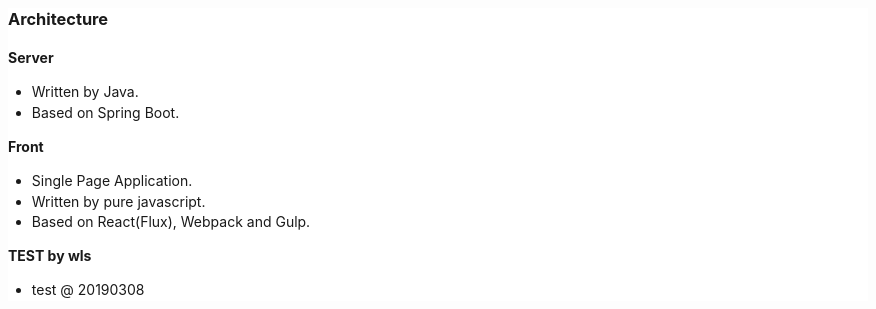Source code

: ### Architecture

**Server**

* Written by Java.
* Based on Spring Boot.

**Front**

* Single Page Application.
* Written by pure javascript.
* Based on React(Flux), Webpack and Gulp.

**TEST by wls**

* test @ 20190308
· · · · · · ·
▶ Task to carry out
Rewrite the rows with every "Written by" changed to "Implemented in" and nothing else altered. Leave the pictures out.

▶ Your solution
Source code

: ### Architecture

**Server**

* Implemented in Java.
* Based on Spring Boot.

**Front**

* Single Page Application.
* Implemented in pure javascript.
* Based on React(Flux), Webpack and Gulp.

**TEST by wls**

* test @ 20190308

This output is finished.